DATA SHOWN -
- - - - -
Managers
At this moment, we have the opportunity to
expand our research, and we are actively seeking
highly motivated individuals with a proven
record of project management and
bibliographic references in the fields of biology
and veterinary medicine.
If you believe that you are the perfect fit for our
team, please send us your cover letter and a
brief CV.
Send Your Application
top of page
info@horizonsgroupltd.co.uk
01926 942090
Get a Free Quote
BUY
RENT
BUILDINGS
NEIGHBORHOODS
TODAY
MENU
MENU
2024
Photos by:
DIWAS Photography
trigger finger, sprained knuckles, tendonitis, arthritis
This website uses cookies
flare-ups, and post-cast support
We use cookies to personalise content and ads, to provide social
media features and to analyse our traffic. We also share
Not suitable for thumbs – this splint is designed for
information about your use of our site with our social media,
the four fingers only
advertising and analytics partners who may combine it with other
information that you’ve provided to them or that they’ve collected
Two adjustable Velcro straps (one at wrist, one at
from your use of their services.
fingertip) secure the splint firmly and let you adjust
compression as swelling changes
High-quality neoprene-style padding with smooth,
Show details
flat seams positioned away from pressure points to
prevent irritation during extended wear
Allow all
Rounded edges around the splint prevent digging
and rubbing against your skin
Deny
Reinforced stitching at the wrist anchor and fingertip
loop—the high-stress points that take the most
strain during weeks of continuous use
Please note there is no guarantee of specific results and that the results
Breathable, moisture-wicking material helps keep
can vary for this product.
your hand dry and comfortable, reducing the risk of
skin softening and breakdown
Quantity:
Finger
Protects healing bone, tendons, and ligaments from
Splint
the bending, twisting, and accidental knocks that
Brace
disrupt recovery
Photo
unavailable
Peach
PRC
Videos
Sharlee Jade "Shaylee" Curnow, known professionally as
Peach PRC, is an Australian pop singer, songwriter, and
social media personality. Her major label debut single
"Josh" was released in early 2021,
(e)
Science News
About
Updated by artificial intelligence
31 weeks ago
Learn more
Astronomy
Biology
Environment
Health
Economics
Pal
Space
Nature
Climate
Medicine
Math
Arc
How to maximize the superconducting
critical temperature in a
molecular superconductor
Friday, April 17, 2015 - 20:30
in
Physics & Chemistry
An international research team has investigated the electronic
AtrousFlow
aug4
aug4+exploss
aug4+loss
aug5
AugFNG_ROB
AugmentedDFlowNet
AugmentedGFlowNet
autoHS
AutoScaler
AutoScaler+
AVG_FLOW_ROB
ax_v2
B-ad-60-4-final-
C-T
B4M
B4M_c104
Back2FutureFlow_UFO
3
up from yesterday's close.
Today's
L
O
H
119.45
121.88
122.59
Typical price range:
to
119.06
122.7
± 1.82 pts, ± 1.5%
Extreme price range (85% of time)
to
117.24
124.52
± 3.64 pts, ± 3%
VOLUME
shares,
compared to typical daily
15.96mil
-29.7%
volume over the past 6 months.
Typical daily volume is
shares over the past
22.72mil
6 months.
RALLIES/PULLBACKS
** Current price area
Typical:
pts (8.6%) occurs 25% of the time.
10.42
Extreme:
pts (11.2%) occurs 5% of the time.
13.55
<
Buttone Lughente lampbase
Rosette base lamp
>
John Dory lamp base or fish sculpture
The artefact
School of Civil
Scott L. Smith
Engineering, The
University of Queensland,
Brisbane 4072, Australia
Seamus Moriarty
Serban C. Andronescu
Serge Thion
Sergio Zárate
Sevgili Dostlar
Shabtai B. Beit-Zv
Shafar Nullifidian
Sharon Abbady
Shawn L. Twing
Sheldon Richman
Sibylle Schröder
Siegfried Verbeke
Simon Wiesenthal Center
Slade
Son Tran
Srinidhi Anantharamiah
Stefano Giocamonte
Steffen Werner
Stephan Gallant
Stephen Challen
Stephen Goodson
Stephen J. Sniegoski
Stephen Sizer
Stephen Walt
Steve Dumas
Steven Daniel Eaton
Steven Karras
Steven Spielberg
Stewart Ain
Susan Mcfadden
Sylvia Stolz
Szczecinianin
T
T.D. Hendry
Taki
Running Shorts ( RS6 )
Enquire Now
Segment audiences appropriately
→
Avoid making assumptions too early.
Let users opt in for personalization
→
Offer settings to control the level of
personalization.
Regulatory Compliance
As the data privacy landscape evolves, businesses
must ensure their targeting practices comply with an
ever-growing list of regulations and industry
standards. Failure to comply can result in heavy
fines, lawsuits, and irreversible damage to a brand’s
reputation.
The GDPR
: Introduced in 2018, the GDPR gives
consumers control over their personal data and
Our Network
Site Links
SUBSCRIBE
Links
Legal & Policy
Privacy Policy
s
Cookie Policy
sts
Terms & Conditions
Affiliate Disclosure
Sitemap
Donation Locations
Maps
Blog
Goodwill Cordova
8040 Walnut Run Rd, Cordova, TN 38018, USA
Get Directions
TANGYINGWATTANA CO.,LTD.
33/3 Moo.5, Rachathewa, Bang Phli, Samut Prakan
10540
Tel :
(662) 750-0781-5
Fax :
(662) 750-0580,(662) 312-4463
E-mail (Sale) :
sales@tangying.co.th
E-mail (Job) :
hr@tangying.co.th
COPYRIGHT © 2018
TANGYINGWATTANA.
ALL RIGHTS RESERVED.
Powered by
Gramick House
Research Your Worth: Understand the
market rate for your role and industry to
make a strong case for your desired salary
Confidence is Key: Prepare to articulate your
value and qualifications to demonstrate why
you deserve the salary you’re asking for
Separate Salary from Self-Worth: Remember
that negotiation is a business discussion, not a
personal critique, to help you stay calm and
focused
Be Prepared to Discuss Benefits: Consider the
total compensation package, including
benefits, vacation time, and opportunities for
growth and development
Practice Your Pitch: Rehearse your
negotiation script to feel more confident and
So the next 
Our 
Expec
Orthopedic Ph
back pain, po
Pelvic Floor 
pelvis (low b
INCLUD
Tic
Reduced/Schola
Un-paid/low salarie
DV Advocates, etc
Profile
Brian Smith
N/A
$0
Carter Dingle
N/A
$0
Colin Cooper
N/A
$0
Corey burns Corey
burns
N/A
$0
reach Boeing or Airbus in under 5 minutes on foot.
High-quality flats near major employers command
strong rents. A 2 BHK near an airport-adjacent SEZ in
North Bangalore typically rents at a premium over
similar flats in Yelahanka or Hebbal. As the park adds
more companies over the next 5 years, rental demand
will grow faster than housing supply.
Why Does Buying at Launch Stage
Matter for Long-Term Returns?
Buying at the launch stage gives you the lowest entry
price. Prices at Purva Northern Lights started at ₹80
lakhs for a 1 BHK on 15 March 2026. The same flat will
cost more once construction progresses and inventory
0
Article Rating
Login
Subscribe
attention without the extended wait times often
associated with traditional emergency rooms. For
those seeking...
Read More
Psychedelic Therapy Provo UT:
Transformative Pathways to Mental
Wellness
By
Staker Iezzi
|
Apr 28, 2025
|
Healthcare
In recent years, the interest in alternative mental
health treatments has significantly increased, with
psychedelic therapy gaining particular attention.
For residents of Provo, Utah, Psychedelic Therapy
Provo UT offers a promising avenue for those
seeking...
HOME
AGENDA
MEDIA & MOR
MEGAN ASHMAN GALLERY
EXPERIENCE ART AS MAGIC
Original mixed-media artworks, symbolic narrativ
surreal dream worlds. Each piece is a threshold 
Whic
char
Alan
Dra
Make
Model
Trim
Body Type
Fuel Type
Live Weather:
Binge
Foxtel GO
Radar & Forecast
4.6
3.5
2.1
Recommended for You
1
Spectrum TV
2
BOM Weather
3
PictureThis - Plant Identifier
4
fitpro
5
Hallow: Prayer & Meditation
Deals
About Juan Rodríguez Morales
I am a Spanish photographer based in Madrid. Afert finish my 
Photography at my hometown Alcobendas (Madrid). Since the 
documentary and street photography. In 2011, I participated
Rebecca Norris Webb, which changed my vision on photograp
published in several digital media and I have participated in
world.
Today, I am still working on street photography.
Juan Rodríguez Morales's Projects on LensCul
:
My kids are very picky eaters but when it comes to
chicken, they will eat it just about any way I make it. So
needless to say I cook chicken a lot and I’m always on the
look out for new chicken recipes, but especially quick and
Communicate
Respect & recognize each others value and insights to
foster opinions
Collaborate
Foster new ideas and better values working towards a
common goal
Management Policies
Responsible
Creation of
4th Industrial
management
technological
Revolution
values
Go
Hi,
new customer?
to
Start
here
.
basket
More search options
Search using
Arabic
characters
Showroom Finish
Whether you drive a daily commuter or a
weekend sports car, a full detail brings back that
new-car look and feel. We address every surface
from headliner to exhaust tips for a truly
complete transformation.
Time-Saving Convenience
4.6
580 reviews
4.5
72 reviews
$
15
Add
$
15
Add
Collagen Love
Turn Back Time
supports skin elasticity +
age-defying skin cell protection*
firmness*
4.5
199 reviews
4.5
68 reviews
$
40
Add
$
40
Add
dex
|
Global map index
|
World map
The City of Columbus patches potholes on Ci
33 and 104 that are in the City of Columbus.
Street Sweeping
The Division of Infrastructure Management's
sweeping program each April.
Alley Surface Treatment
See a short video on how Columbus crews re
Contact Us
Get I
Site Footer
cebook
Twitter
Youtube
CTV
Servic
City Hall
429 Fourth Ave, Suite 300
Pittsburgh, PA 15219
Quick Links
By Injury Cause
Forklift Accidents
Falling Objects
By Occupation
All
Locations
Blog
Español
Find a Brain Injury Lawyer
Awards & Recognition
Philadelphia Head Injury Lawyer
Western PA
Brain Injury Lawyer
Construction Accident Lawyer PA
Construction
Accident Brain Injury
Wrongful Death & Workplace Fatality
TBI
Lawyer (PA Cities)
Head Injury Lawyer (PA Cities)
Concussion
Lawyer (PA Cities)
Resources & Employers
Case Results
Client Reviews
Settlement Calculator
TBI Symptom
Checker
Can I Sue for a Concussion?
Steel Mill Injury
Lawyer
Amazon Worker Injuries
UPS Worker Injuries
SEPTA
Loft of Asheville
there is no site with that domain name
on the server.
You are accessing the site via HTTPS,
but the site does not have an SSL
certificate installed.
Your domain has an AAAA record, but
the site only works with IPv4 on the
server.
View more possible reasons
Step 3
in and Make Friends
- - - - -
ASSIGNMENT - Copy the data line for line, from the very first line down to and including the line containing "01926 942090".

RESULT OF THIS TASK -
Managers
At this moment, we have the opportunity to
expand our research, and we are actively seeking
highly motivated individuals with a proven
record of project management and
bibliographic references in the fields of biology
and veterinary medicine.
If you believe that you are the perfect fit for our
team, please send us your cover letter and a
brief CV.
Send Your Application
top of page
info@horizonsgroupltd.co.uk
01926 942090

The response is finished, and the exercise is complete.